Science and research

Unipetrol emphasises research and development in the refinery and petrochemical areas. It collaborates with many domestic and foreign expert worksites both on school premises and in the commercial sphere. The Unipetrol group includes two research and educational centres oriented towards refinery products (Litvínov) and petrochemical products (Brno)

UniCRE - http://www.unicre.cz/

In 2014, the Unipetrol výzkumně vzdělávací centrum, a.s. (UniCRE – research and educational centre) was established at the chemical plant complex in Litvínov. It connects research with education and industrial practices and thus follows the almost 70-year tradition of research on chemical technologies in Litvínov and Ústí nad Labem. In addition to researchers, these modern facilities and their state-of-the-art equipment are used by students from the University Centre of UCT Prague. Through its research and education activities, UniCRE facilitates the transfer of know-how from the research sphere to practice and supports significantly the level of education in the Ústí Region.

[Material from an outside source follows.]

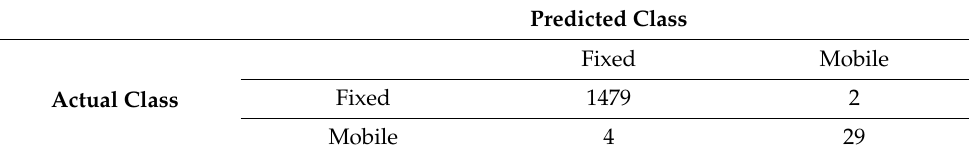
Figure 3. Example of 3D plot of the most relevant features. Table 5. Confusion matrix.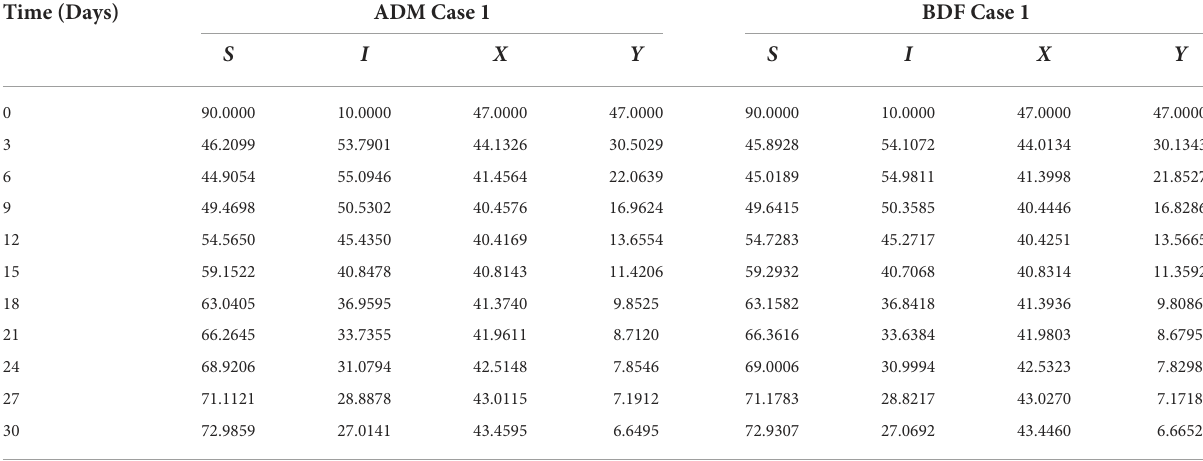
TABLE 3 Numerical outcomes of non-linear PVPMV model A for case-1 of scenario 2. Time (Days) ADM Case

PIB - http://www.polymer.cz/

The Polymer Institut Brno (PIB) branch office has the status of a research, development and production organisation operating on a contract basis. In addition to research and development activities, it deals with the production of additive concentrates for plastics (colour concentrates, stabiliser concentrates, special compositors, materials with reduced inflammability, antistatic agents, nucleation and sliding agents, filling agents, etc.), sales of polymers, and information and consulting services.

== Subsidiaries ==
Unipetrol subsidiaries include:

- Unipetrol RPA, s.r.o. (100%)
- Unipetrol RPA, s.r.o. – RAFINÉRIE, branch office
- Unipetrol RPA, s.r.o. – Benzina, branch office
- Unipetrol RPA, s.r.o. – POLYMER INSTITUTE BRNO, branch office
- HC Verva Litvínov, a.s.
- Spolana a.s.
- Unipetrol RPA Hungary Kft.
- Petrotrans, s.r.o.
- Unipetrol Doprava, s.r.o.
- Unipetrol Slovensko s.r.o.
- Universal Banka, a.s.
- Unipetrol Deutschland GmbH

==Incidents==
- 22 March 2018: An explosion at a Unipetrol plant in Kralupy nad Vltavou killed 6.